### [What you need to do]
Please print the material below line for line, keeping every character, space, and line break unchanged.

### [Provided records]

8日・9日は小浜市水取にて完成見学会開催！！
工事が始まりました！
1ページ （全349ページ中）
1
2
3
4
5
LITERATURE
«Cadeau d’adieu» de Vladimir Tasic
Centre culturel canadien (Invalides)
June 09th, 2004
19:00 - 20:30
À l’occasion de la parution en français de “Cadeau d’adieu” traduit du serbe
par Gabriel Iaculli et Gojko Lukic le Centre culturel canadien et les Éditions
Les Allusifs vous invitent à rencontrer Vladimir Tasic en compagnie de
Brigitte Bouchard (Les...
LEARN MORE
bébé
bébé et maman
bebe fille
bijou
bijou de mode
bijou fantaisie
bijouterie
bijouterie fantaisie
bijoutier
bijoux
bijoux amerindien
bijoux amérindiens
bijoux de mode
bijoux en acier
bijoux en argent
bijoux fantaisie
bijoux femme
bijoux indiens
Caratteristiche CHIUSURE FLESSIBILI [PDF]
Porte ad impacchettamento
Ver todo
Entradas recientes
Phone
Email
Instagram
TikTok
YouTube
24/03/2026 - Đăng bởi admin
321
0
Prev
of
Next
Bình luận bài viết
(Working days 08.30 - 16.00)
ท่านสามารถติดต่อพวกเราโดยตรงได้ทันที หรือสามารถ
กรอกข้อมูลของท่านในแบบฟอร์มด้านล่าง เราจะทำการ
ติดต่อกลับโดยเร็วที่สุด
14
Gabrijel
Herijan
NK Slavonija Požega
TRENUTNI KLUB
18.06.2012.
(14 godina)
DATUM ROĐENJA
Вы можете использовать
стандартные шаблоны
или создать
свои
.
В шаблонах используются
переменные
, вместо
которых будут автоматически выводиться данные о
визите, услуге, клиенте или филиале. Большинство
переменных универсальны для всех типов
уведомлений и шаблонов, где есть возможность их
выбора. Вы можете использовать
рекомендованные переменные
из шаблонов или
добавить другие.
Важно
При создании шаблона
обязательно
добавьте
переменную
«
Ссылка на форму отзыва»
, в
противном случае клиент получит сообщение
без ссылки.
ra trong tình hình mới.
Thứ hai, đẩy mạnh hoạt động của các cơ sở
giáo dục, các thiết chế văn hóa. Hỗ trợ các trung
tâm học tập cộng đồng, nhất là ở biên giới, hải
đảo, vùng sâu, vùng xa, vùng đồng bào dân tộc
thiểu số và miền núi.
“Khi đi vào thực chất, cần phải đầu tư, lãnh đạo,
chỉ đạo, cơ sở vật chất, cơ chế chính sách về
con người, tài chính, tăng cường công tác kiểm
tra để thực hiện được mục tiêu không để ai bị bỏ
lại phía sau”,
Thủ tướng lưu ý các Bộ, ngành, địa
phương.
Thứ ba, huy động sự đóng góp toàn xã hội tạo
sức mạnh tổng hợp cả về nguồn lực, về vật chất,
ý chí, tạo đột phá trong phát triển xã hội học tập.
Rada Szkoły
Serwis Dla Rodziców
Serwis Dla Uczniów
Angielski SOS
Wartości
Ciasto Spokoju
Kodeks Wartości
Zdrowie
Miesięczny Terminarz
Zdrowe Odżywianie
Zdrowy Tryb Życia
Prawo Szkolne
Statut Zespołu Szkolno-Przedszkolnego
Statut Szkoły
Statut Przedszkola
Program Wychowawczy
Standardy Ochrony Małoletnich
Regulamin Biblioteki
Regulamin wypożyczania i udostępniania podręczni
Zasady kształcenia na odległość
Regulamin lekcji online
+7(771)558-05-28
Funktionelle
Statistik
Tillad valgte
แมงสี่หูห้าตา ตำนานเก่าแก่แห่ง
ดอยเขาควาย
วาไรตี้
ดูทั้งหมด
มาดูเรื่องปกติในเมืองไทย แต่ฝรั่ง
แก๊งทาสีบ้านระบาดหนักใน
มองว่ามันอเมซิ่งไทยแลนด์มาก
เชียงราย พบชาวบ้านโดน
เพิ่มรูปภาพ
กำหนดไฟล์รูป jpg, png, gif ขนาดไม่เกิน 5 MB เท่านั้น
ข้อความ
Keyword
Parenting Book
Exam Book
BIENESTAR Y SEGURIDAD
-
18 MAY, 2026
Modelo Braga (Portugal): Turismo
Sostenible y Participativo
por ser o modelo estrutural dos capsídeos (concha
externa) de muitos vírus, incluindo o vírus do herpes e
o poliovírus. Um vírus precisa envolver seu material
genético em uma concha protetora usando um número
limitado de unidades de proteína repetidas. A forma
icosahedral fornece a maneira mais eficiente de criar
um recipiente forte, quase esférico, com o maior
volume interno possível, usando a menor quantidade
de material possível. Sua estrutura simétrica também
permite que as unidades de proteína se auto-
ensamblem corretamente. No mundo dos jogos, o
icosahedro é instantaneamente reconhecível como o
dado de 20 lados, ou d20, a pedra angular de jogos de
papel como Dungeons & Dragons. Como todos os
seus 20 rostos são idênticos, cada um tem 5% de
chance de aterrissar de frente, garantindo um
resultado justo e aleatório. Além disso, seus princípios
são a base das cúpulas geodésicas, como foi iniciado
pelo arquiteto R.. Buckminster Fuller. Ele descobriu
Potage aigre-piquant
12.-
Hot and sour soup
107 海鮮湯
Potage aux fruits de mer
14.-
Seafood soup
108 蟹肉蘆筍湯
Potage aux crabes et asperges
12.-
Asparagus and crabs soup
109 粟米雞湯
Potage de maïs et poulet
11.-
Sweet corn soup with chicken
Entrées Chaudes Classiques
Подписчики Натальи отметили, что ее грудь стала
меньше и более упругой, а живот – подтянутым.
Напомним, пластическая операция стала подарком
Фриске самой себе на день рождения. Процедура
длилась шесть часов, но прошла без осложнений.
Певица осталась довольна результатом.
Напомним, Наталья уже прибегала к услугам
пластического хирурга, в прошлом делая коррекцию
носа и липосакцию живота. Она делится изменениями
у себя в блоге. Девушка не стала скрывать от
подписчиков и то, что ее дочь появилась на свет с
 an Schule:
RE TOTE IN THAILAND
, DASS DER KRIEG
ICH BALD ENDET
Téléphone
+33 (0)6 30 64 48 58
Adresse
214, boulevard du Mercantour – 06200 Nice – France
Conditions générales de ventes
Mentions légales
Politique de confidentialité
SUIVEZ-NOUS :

### [Task response]
8日・9日は小浜市水取にて完成見学会開催！！
工事が始まりました！
1ページ （全349ページ中）
1
2
3
4
5
LITERATURE
«Cadeau d’adieu» de Vladimir Tasic
Centre culturel canadien (Invalides)
June 09th, 2004
19:00 - 20:30
À l’occasion de la parution en français de “Cadeau d’adieu” traduit du serbe
par Gabriel Iaculli et Gojko Lukic le Centre culturel canadien et les Éditions
Les Allusifs vous invitent à rencontrer Vladimir Tasic en compagnie de
Brigitte Bouchard (Les...
LEARN MORE
bébé
bébé et maman
bebe fille
bijou
bijou de mode
bijou fantaisie
bijouterie
bijouterie fantaisie
bijoutier
bijoux
bijoux amerindien
bijoux amérindiens
bijoux de mode
bijoux en acier
bijoux en argent
bijoux fantaisie
bijoux femme
bijoux indiens
Caratteristiche CHIUSURE FLESSIBILI [PDF]
Porte ad impacchettamento
Ver todo
Entradas recientes
Phone
Email
Instagram
TikTok
YouTube
24/03/2026 - Đăng bởi admin
321
0
Prev
of
Next
Bình luận bài viết
(Working days 08.30 - 16.00)
ท่านสามารถติดต่อพวกเราโดยตรงได้ทันที หรือสามารถ
กรอกข้อมูลของท่านในแบบฟอร์มด้านล่าง เราจะทำการ
ติดต่อกลับโดยเร็วที่สุด
14
Gabrijel
Herijan
NK Slavonija Požega
TRENUTNI KLUB
18.06.2012.
(14 godina)
DATUM ROĐENJA
Вы можете использовать
стандартные шаблоны
или создать
свои
.
В шаблонах используются
переменные
, вместо
которых будут автоматически выводиться данные о
визите, услуге, клиенте или филиале. Большинство
переменных универсальны для всех типов
уведомлений и шаблонов, где есть возможность их
выбора. Вы можете использовать
рекомендованные переменные
из шаблонов или
добавить другие.
Важно
При создании шаблона
обязательно
добавьте
переменную
«
Ссылка на форму отзыва»
, в
противном случае клиент получит сообщение
без ссылки.
ra trong tình hình mới.
Thứ hai, đẩy mạnh hoạt động của các cơ sở
giáo dục, các thiết chế văn hóa. Hỗ trợ các trung
tâm học tập cộng đồng, nhất là ở biên giới, hải
đảo, vùng sâu, vùng xa, vùng đồng bào dân tộc
thiểu số và miền núi.
“Khi đi vào thực chất, cần phải đầu tư, lãnh đạo,
chỉ đạo, cơ sở vật chất, cơ chế chính sách về
con người, tài chính, tăng cường công tác kiểm
tra để thực hiện được mục tiêu không để ai bị bỏ
lại phía sau”,
Thủ tướng lưu ý các Bộ, ngành, địa
phương.
Thứ ba, huy động sự đóng góp toàn xã hội tạo
sức mạnh tổng hợp cả về nguồn lực, về vật chất,
ý chí, tạo đột phá trong phát triển xã hội học tập.
Rada Szkoły
Serwis Dla Rodziców
Serwis Dla Uczniów
Angielski SOS
Wartości
Ciasto Spokoju
Kodeks Wartości
Zdrowie
Miesięczny Terminarz
Zdrowe Odżywianie
Zdrowy Tryb Życia
Prawo Szkolne
Statut Zespołu Szkolno-Przedszkolnego
Statut Szkoły
Statut Przedszkola
Program Wychowawczy
Standardy Ochrony Małoletnich
Regulamin Biblioteki
Regulamin wypożyczania i udostępniania podręczni
Zasady kształcenia na odległość
Regulamin lekcji online
+7(771)558-05-28
Funktionelle
Statistik
Tillad valgte
แมงสี่หูห้าตา ตำนานเก่าแก่แห่ง
ดอยเขาควาย
วาไรตี้
ดูทั้งหมด
มาดูเรื่องปกติในเมืองไทย แต่ฝรั่ง
แก๊งทาสีบ้านระบาดหนักใน
มองว่ามันอเมซิ่งไทยแลนด์มาก
เชียงราย พบชาวบ้านโดน
เพิ่มรูปภาพ
กำหนดไฟล์รูป jpg, png, gif ขนาดไม่เกิน 5 MB เท่านั้น
ข้อความ
Keyword
Parenting Book
Exam Book
BIENESTAR Y SEGURIDAD
-
18 MAY, 2026
Modelo Braga (Portugal): Turismo
Sostenible y Participativo
por ser o modelo estrutural dos capsídeos (concha
externa) de muitos vírus, incluindo o vírus do herpes e
o poliovírus. Um vírus precisa envolver seu material
genético em uma concha protetora usando um número
limitado de unidades de proteína repetidas. A forma
icosahedral fornece a maneira mais eficiente de criar
um recipiente forte, quase esférico, com o maior
volume interno possível, usando a menor quantidade
de material possível. Sua estrutura simétrica também
permite que as unidades de proteína se auto-
ensamblem corretamente. No mundo dos jogos, o
icosahedro é instantaneamente reconhecível como o
dado de 20 lados, ou d20, a pedra angular de jogos de
papel como Dungeons & Dragons. Como todos os
seus 20 rostos são idênticos, cada um tem 5% de
chance de aterrissar de frente, garantindo um
resultado justo e aleatório. Além disso, seus princípios
são a base das cúpulas geodésicas, como foi iniciado
pelo arquiteto R.. Buckminster Fuller. Ele descobriu
Potage aigre-piquant
12.-
Hot and sour soup
107 海鮮湯
Potage aux fruits de mer
14.-
Seafood soup
108 蟹肉蘆筍湯
Potage aux crabes et asperges
12.-
Asparagus and crabs soup
109 粟米雞湯
Potage de maïs et poulet
11.-
Sweet corn soup with chicken
Entrées Chaudes Classiques
Подписчики Натальи отметили, что ее грудь стала
меньше и более упругой, а живот – подтянутым.
Напомним, пластическая операция стала подарком
Фриске самой себе на день рождения. Процедура
длилась шесть часов, но прошла без осложнений.
Певица осталась довольна результатом.
Напомним, Наталья уже прибегала к услугам
пластического хирурга, в прошлом делая коррекцию
носа и липосакцию живота. Она делится изменениями
у себя в блоге. Девушка не стала скрывать от
подписчиков и то, что ее дочь появилась на свет с
 an Schule:
RE TOTE IN THAILAND
, DASS DER KRIEG
ICH BALD ENDET
Téléphone
+33 (0)6 30 64 48 58
Adresse
214, boulevard du Mercantour – 06200 Nice – France
Conditions générales de ventes
Mentions légales
Politique de confidentialité
SUIVEZ-NOUS :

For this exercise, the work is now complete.